With regards to the content of speech, the Buddha said, "If you know that something is harmful and untrue, then don't say it. If it is beneficial to others but not true, don't say it. If it is harmful but true, don't say it, too. Even if it is something beneficial and true, you must still say it to the right person at the right time.” Therefore, although what you wish to say is something very sensible, it must still be said at the right time in the right situation, then it will be considered “wondrous Dharma”. Otherwise, even if you are expounding a great teaching, all your efforts will be futile.

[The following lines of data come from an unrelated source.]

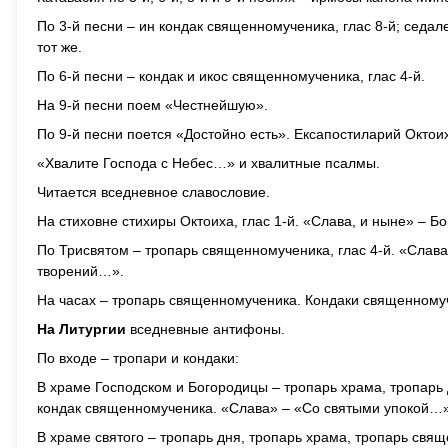
По 3-й песни – ин кондак священномученика, глас 8-й; седал
тот же.
По 6-й песни – кондак и икос священномученика, глас 4-й.
На 9-й песни поем «Честнейшую».
По 9-й песни поется «Достойно есть». Ексапостиларий Окто
«Хвалите Господа с Небес…» и хвалитные псалмы.
Читается вседневное славословие.
На стиховне стихиры Октоиха, глас 1-й. «Слава, и ныне» – Б
По Трисвятом – тропарь священномученика, глас 4-й. «Слава,
творений…».
На часах – тропарь священномученика. Кондаки священному
На Литургии
вседневные антифоны.
По входе – тропари и кондаки:
В храме Господском и Богородицы – тропарь храма, тропарь 
кондак священномученика. «Слава» – «Со святыми упокой…»
В храме святого – тропарь дня, тропарь храма, тропарь свя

Over complimenting others amounts to flattery as it is not entirely true, and flattery is one form of negative speech karma. But sometimes, we may speak carelessly of others and end up being oblivious to our own mistakes as we only talk about others’ flaws. And if we are too quick and direct with our words, we may sound harsh and hurtful, which puts others off.
A wise person will always think before he speaks and will not rush to be the first to speak. Some people like to say whatever that crosses their mind. This shows their desire to be acknowledged and valued. If a person does not seek to earn respect from others by genuinely contributing his efforts, and merely seeks others’ attention by voicing out his views, he will appear self-centred and sink into an egotistic attitude.
It is better to speak less words than more, and better still to speak positively. But it is more important to be able to speak tactfully than to just speak positively. Speaking is an art which requires wits and tact. Be mindful when you speak, and be careful with your words. In fact sometimes, it is even better to remain silent, as the saying goes, “Silence is golden”. Being silent is also a mark of elegance and dignity.
From a Buddhist point of view, all true principles cannot be explained or expressed in words and are conveyed without speaking. Truths are unspoken words, and leading by example does not require words. Indeed, there is so much we can learn from the art of speaking alone.